Credit Acceptance Corp. opened for trading at $182.23 and hit $186.78 on the upside on Friday, eventually ending the session at $185.35, with a gain of 1.37% or 2.5 points. The heightened volatility saw the trading volume jump to 1,16,536 shares. Company has a market cap of $3,768 M.
Other Hedge Funds, Including , Rhumbline Advisers boosted its stake in CACC in the latest quarter, The investment management firm added 110 additional shares and now holds a total of 10,888 shares of Credit Acceptance Corp. which is valued at $2,018,091. Credit Acceptance Corp. makes up approx 0.01% of Rhumbline Advisers’s portfolio.Cantillon Capital Management reduced its stake in CACC by selling 17,957 shares or 4.05% in the most recent quarter. The Hedge Fund company now holds 424,941 shares of CACC which is valued at $83,403,170. Credit Acceptance Corp. makes up approx 1.45% of Cantillon Capital Management’s portfolio.
Many Wall Street Analysts have commented on Credit Acceptance Corp.. Credit Acceptance Corp. was Downgraded by JMP Securities to ” Mkt Underperform” on Mar 16, 2016. Company shares were Reiterated by Compass Point on Feb 16, 2016 to “Neutral”, Firm has raised the Price Target to $ 160 from a previous price target of $150 .Credit Acceptance Corp. was Downgraded by Raymond James to ” Underperform” on Feb 3, 2016.

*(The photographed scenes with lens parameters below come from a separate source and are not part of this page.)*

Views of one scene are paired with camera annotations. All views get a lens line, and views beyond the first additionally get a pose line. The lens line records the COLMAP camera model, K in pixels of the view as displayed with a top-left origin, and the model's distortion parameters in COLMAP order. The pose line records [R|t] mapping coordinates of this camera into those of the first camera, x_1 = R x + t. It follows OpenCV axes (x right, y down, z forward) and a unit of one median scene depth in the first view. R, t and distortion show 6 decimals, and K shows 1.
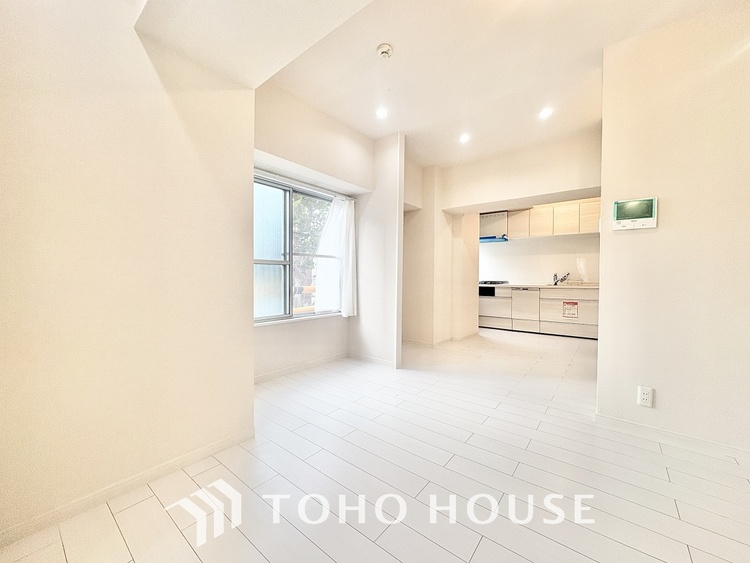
lens RADIAL K [[299.0, 0, 374.5], [0, 299.0, 281.4], [0, 0, 1]] dist [-0.001129, -0.000295]
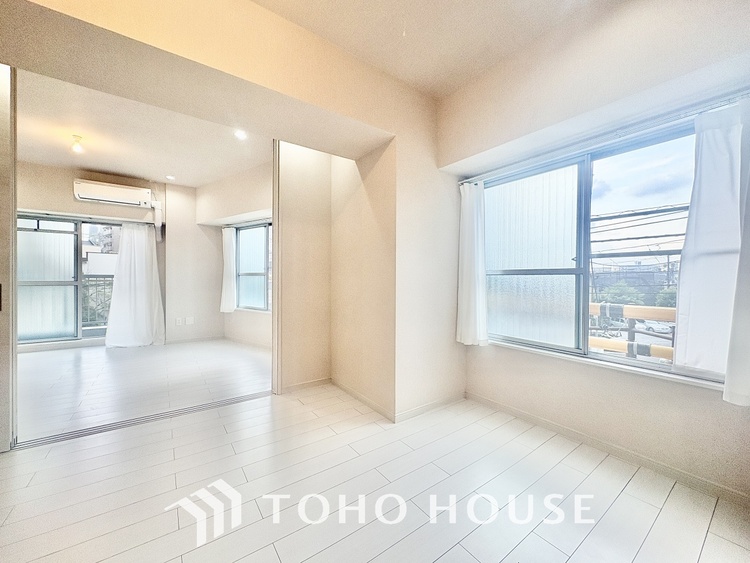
lens RADIAL K [[299.0, 0, 374.9], [0, 299.0, 282.9], [0, 0, 1]] dist [-0.001129, -0.000295]
pose [[-0.268565, -0.001574, -0.963260, 0.396792], [-0.026729, 0.999626, 0.005818, -0.022799], [0.962891, 0.027309, -0.268506, 0.631617]]
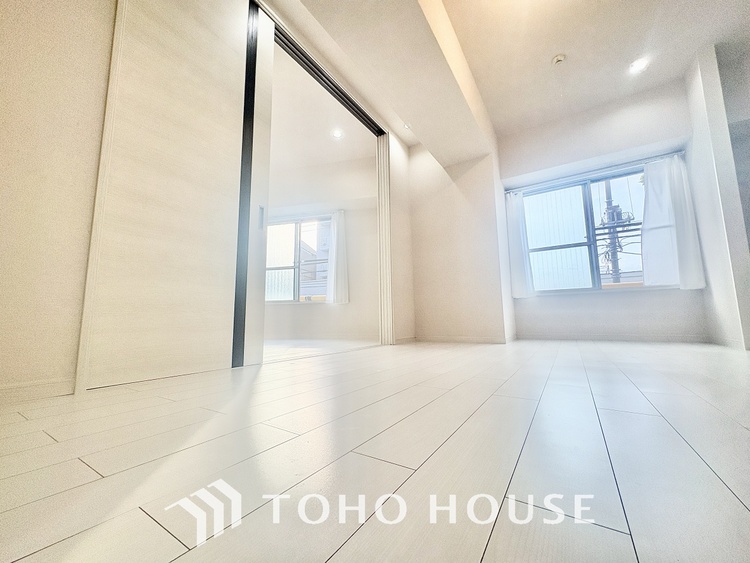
lens RADIAL K [[299.0, 0, 376.8], [0, 299.0, 281.4], [0, 0, 1]] dist [-0.001129, -0.000295]
pose [[0.102727, -0.146556, -0.983854, 0.623660], [-0.001159, 0.989068, -0.147454, 0.216859], [0.994709, 0.016288, 0.101434, 0.055535]]
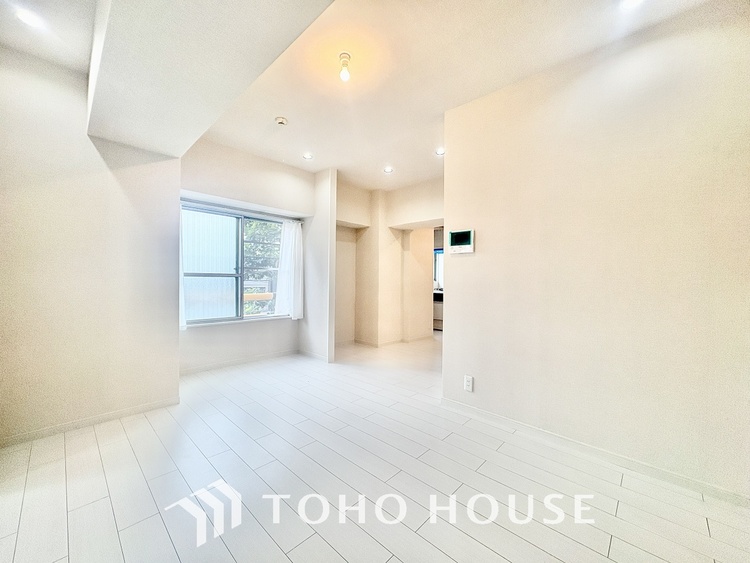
lens RADIAL K [[299.0, 0, 375.1], [0, 299.0, 280.4], [0, 0, 1]] dist [-0.001129, -0.000295]
pose [[0.996743, 0.001296, -0.080627, 0.320898], [-0.002681, 0.999851, -0.017074, -0.017684], [0.080593, 0.017235, 0.996598, -0.170016]]
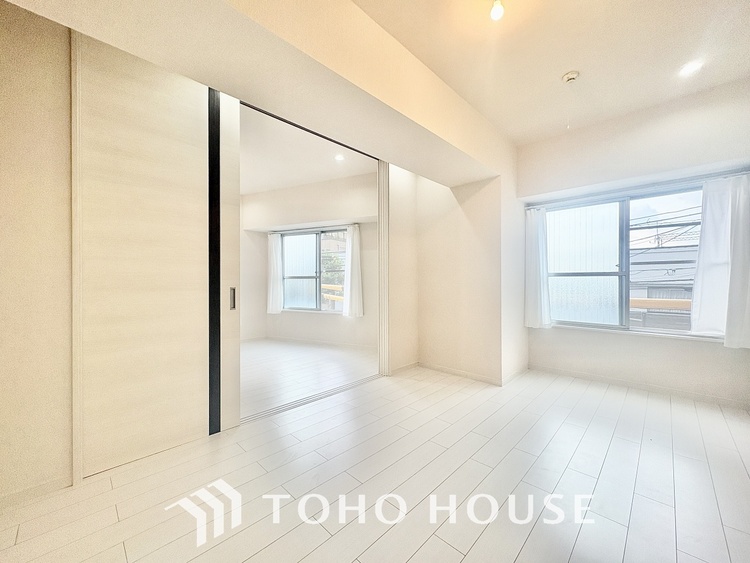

Credit Acceptance Corporation (Credit Acceptance) is a provider of financing programs to automobile dealers that enable them to sell vehicles to consumers. The Company’s financing programs are offered through a nationwide network of automobile dealers; from repeat and referral sales generated by customers and from sales to customers responding to advertisements for it products. The Company has two programs: the Portfolio Program and the Purchase Program. Under the Portfolio Program it advances money to dealer (Dealer Loan) in exchange for the right to service the underlying consumer loans. Under the Purchase Program the Company buys the consumer loans from the dealer (Purchased Loan) and keeps all amounts collected from the consumer. Its target market is independent and franchised automobile dealers in the United States. It provides dealers the ability to offer vehicle service contracts to consumers through its relationships with third-party providers (TPPs).